If you are in a healthy committed relationship you talk about these sorts of things, there’s no right or wrong. On the other hand, I do agree with you that it would be really weird and creepy to ask a father permission to marry his daughter behind her back.
My partner was going to marry me no matter what their dad said, but it meant a lot to them to get his approval. I was going into the military and he was a retired high ranking lieutenant.
8 years later their dad still loves the shit out of me.
My bad. I shouldn’t type while sick.
Lieutenant colonel is what I meant.
I personally disagree. Long time ago, I was dating someone and one day it just happened… Like that was the point I knew I wanted to spend the rest of my life with her. But I did a quick ‘ask her father for permission’ but in my head… And doing that was when I fully came to grasp with just how much a loser I was and how little I had to offer anyone.
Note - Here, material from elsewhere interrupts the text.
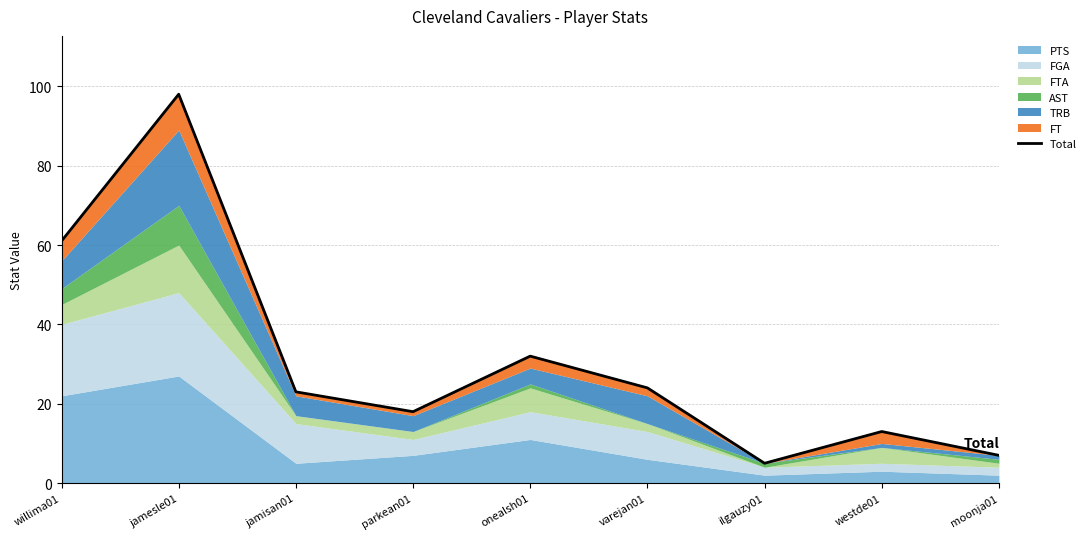

What is the greatest value displayed?

98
That moment, was the moment my life shifted. I got my drinking under control, went to college, made better friends, I was serious about my future.
While I didn’t talk to her father, I knew exactly what he’d say. I knew exactly how he felt about me. Him being always honest with me and me finally being honest with me was the best thing that’s ever happened to me.
I’ve never viewed it as a property thing, at least not in America. And I didn’t anyone does. To me it’s always been more of a ‘are you worthy, do I trust you’.